COMMENT Until about three years ago I genuinely did not know what the word proptech meant, writes Nick Leslau, chairman of Prestbury Investments.
I had certainly never considered investing in it. I knew technology was dramatically impacting our daily lives, but when it came to the industry in which I have been immersed for more than 30 years, I considered proptech a potential threat.
I was pretty sure that property technology was for super smart young things with PhDs in some exotic maths-related area. I had visions of them working in co-working spaces in Shoreditch designing incomprehensible algorithms with the ultimate game plan of making me redundant.
I thought I was too old, too late to the game and while I was happy to lease space to these guys, I dismissed much further involvement. I simply didn’t think I possessed the intellectual bandwidth to understand what they were doing.
During a meeting around that time I was embarrassed when I was questioned on why I hadn’t looked at investing in proptech. After all, I had – on many occasions – invested equity in businesses I didn’t really understand.
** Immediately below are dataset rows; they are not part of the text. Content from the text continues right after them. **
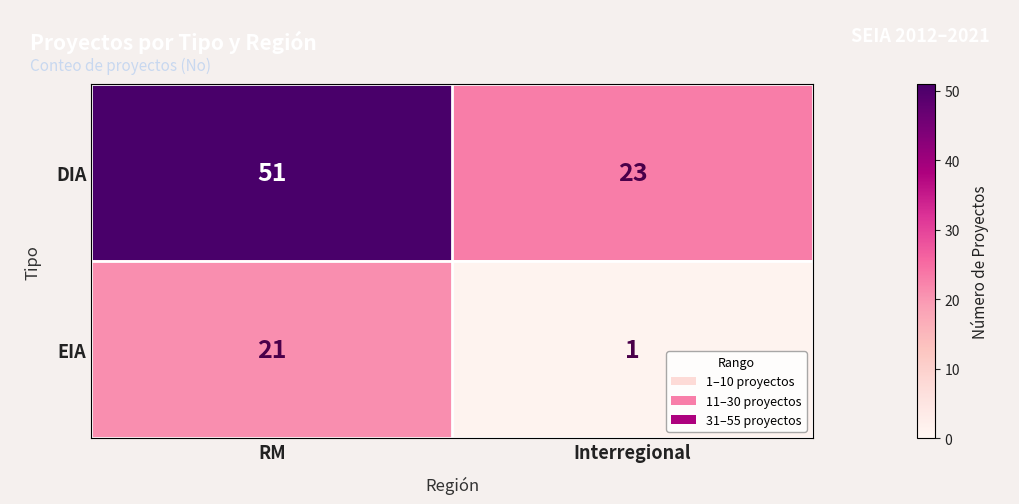

What is the total value across all series at Interregional?

24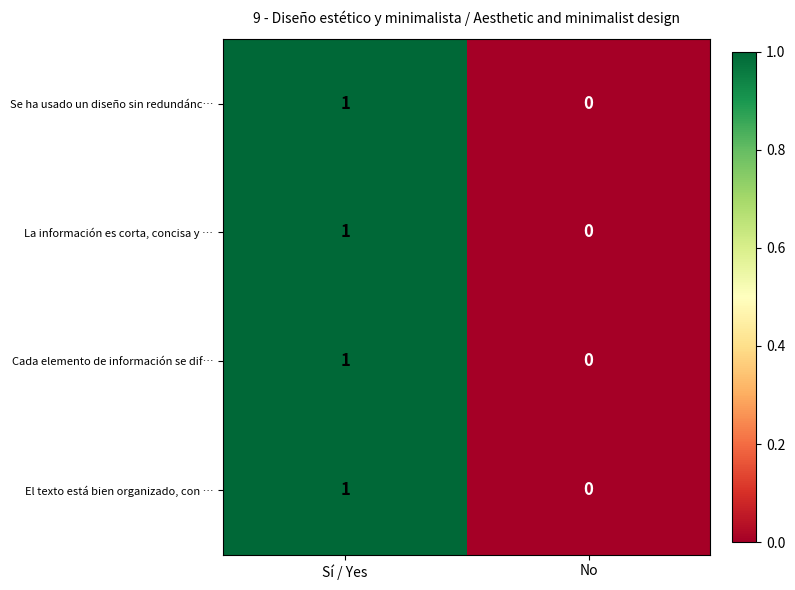

At which label is El texto está bien organizado, con … closest to 0?

No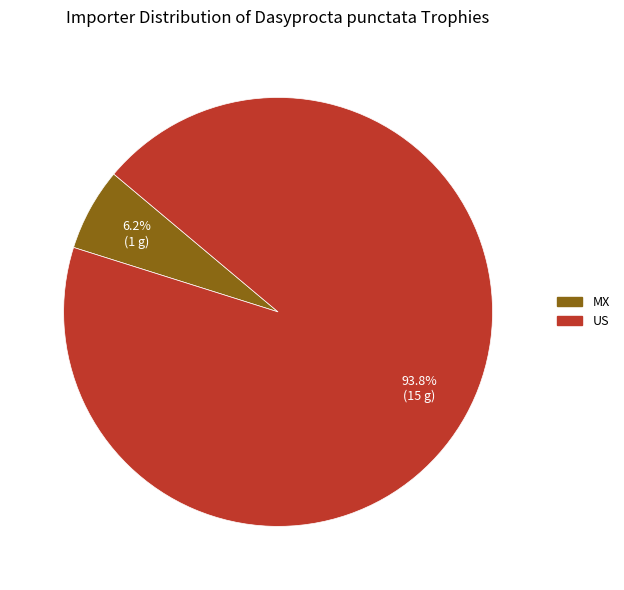

To the nearest percent, what percentage of the pie is MX?

6%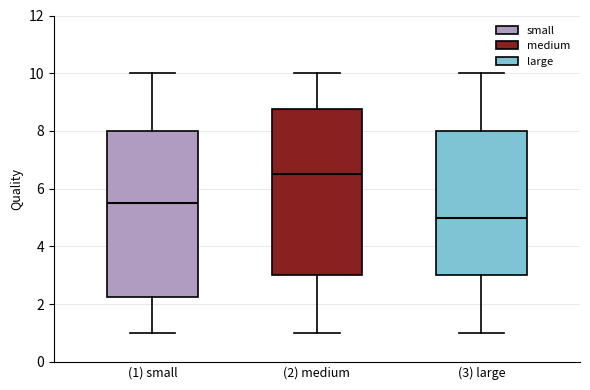

Which box has the lowest median line?

(3) large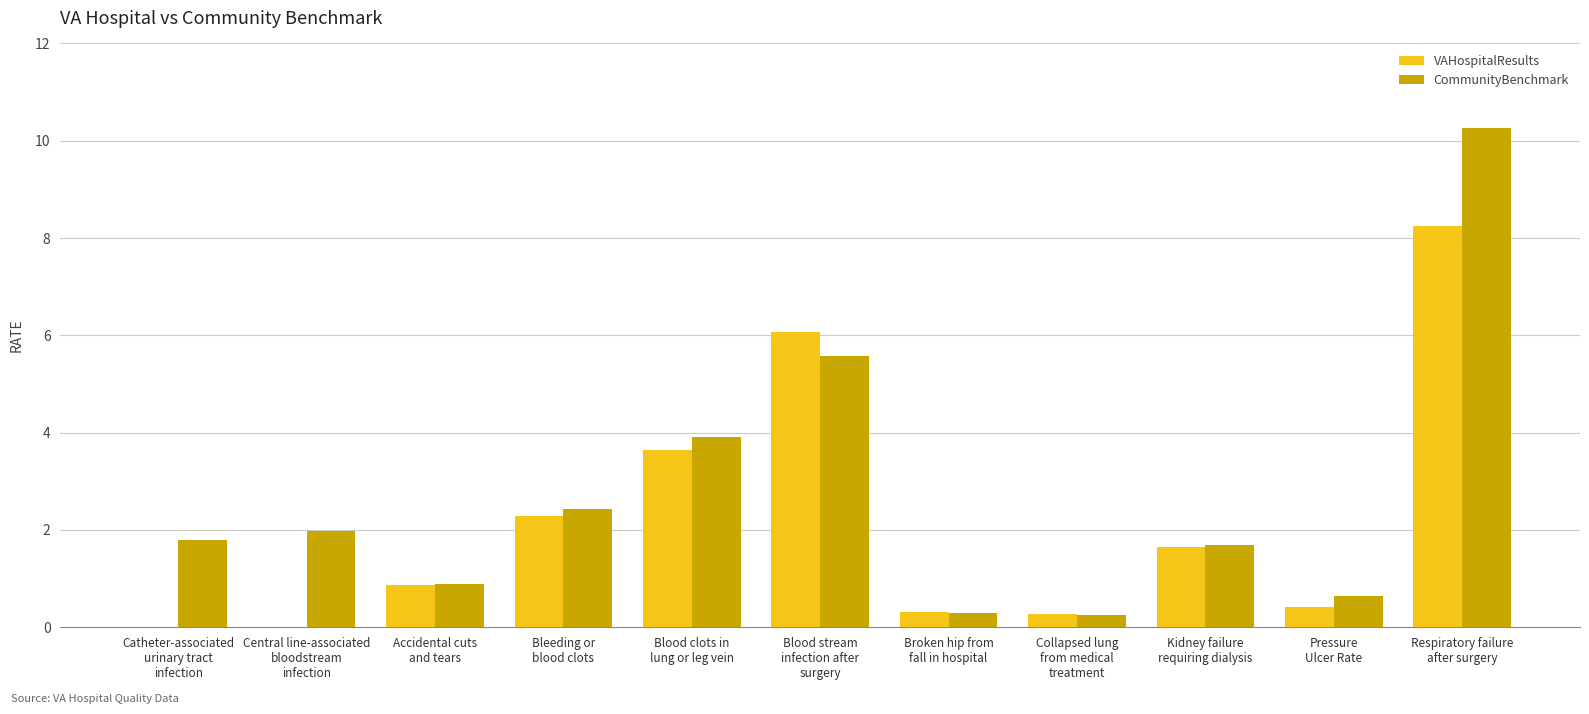

Which series has the largest total across all categories?

CommunityBenchmark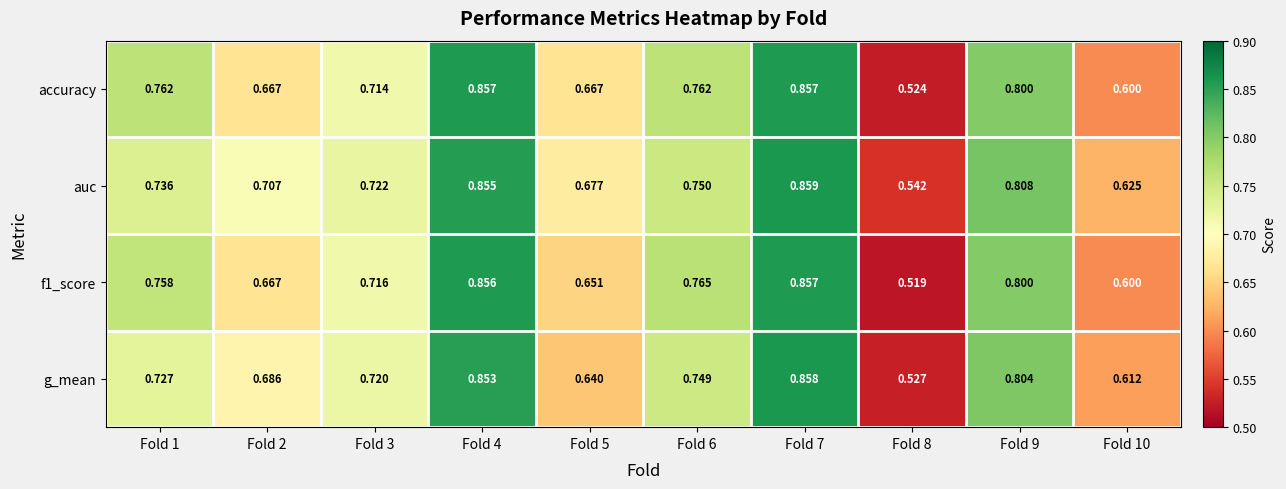

What is the total value across all series at Fold 8?

2.1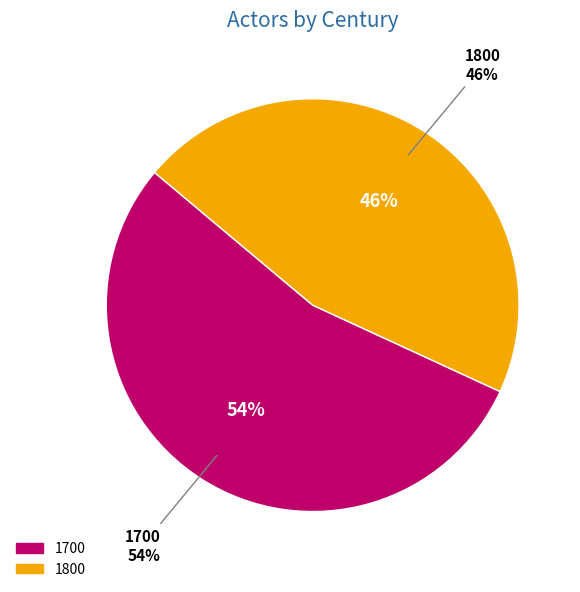

True or false: 1700 accounts for 54% of the total.

True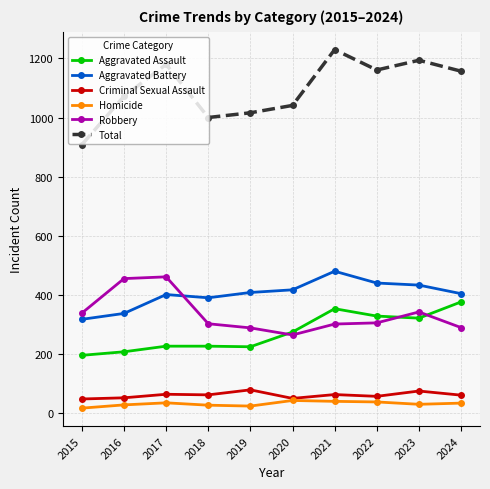

Is it true that Total equals 1194 at 2023?

True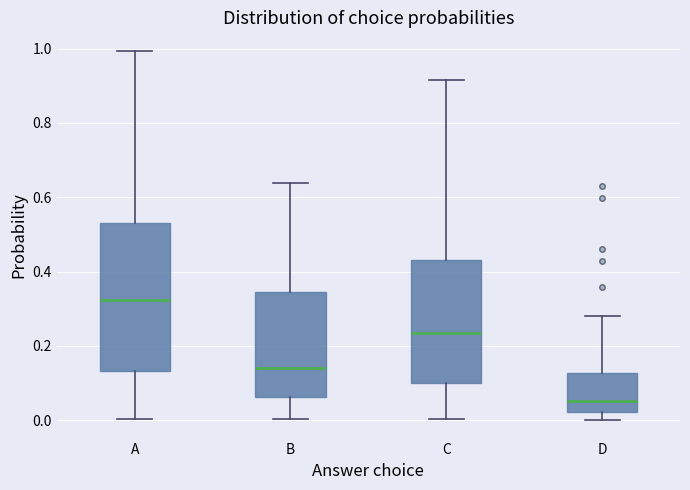

Reading left to right, read every box against the y-axis: the position of its median line, the range the box covers, and the ends of its whiskers. The values are not printed on the chart, so give them approximately, as read against the axis.

A: median 0.32, box 0.14 to 0.54, whiskers 0.00 to 1.00
B: median 0.14, box 0.06 to 0.34, whiskers 0.00 to 0.64
C: median 0.24, box 0.10 to 0.42, whiskers 0.00 to 0.92
D: median 0.06, box 0.02 to 0.12, whiskers 0.00 to 0.28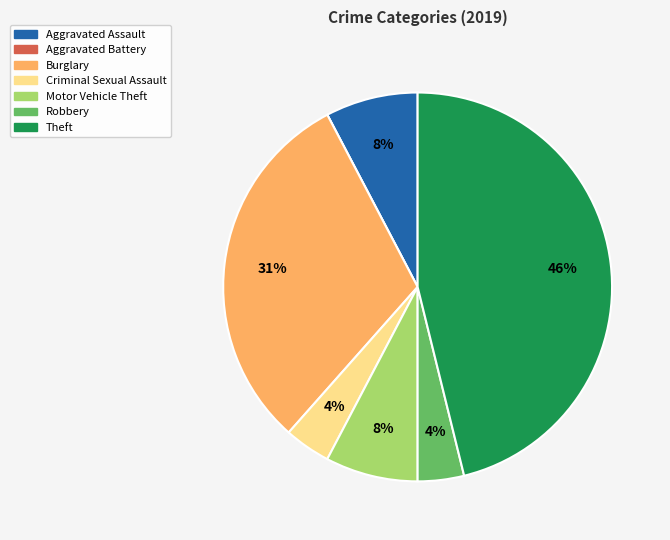

Is Burglary the majority of the pie?

No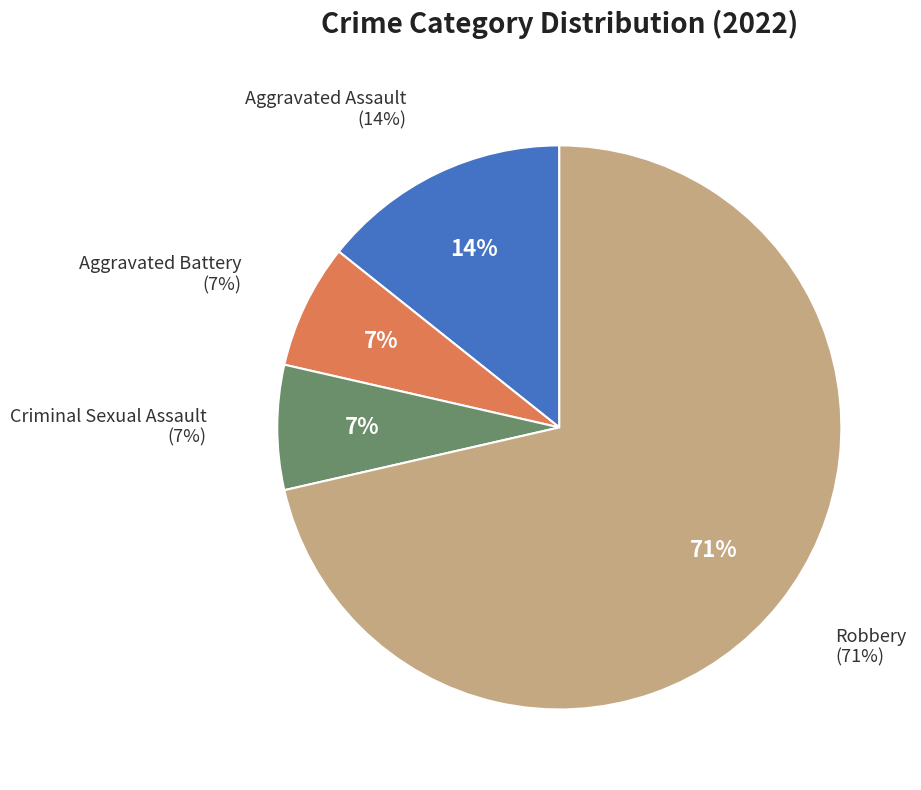

Rank the categories by value from highest to lowest.

Robbery, Aggravated Assault, Aggravated Battery, Criminal Sexual Assault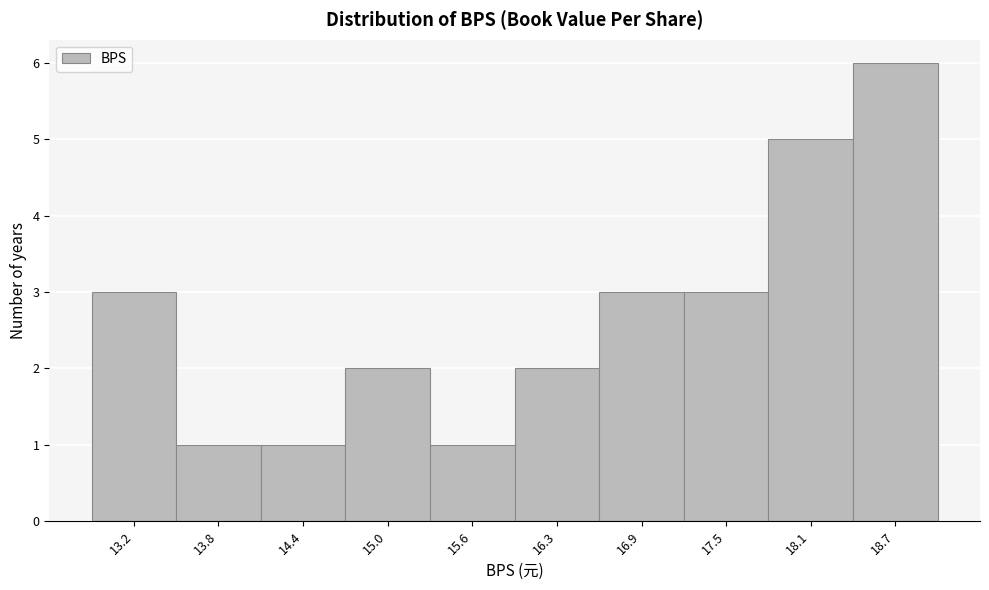

Reading left to right, list every bar in this chart as the range it spans on the x-axis followed by its height. Neither the bar edges nor the heights are printed on the chart, so give them approximately, as read against the axes.

12.9 to 13.5: 3
13.5 to 14.1: 1
14.1 to 14.7: 1
14.7 to 15.3: 2
15.3 to 16.0: 1
16.0 to 16.6: 2
16.6 to 17.2: 3
17.2 to 17.8: 3
17.8 to 18.4: 5
18.4 to 19.0: 6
I thought about it and reasoned with myself that being scared of investing in steam-related technology at the start of the Industrial Revolution would have rendered me a complete idiot. And so, on the assumption that I might be missing a similar opportunity, I decided to take a closer look.
Clever people
Recognising my serious limitations (barely scraping a maths GCSE), I sourced some very clever people in the proptech world, who specialise at investing in early-stage companies and through them I started learning about property-related technologies and meeting some very interesting people on the journey.
My traditional property skills gave me an appreciation of what some of the proptech businesses were trying to achieve without me having to understand the technology behind them. Others would have to assess that for me.
I was absorbing so much information it was fantastic. Until it wasn’t. I began to realise that there were increasing numbers of companies doing vaguely the same thing with zero knowledge of their competition; that many companies were creating products for which the management thought there would be demand but had never tested it and in some of those cases had tested it but never asked what a user might pay for the technology.
Bizarre valuations
Many techies are appalling salesmen and many salesmen cannot explain the technology. But the thing I found more bizarre than anything was the valuation companies were adopting for the purpose of fundraising.
I come from the traditional world of YP, PE or EBITDA multiples in arriving at value whereas your typically early stage technology company’s management don’t. They will tell you that they need £600,000 of investment to start producing the product they are not sure they can sell and that they are only prepared to dilute their equity holding by a maximum of 20% to get that money thereby valuing the business at £3m.
It’s total insanity to value a business with an idea and no product and usually very little track record on that basis and yet that’s how it worked in so many instances.
I met some terrific and highly intelligent people along the road and tried very hard indeed to make sense of forecast revenues and earnings but I felt trapped in some Goethe-like valuation nightmare.
In the end, I decided that there must be something there, but I just couldn’t figure out the good from the bad.
I decided that to deploy some capital, I need to back people who look they do know what they are doing and so I invested in a Pi-Labs fund.
I hide behind their vastly superior knowledge but I do get to discuss the sorts of companies in which they are investing so I learn a lot but without the stress or fear of investing directly.
Proptech is simply any technology which falls under the massive real estate umbrella.
This is not to be feared but embraced as, of course, it’s the future, albeit for an old fart like me the valuation model needs some serious rethinking.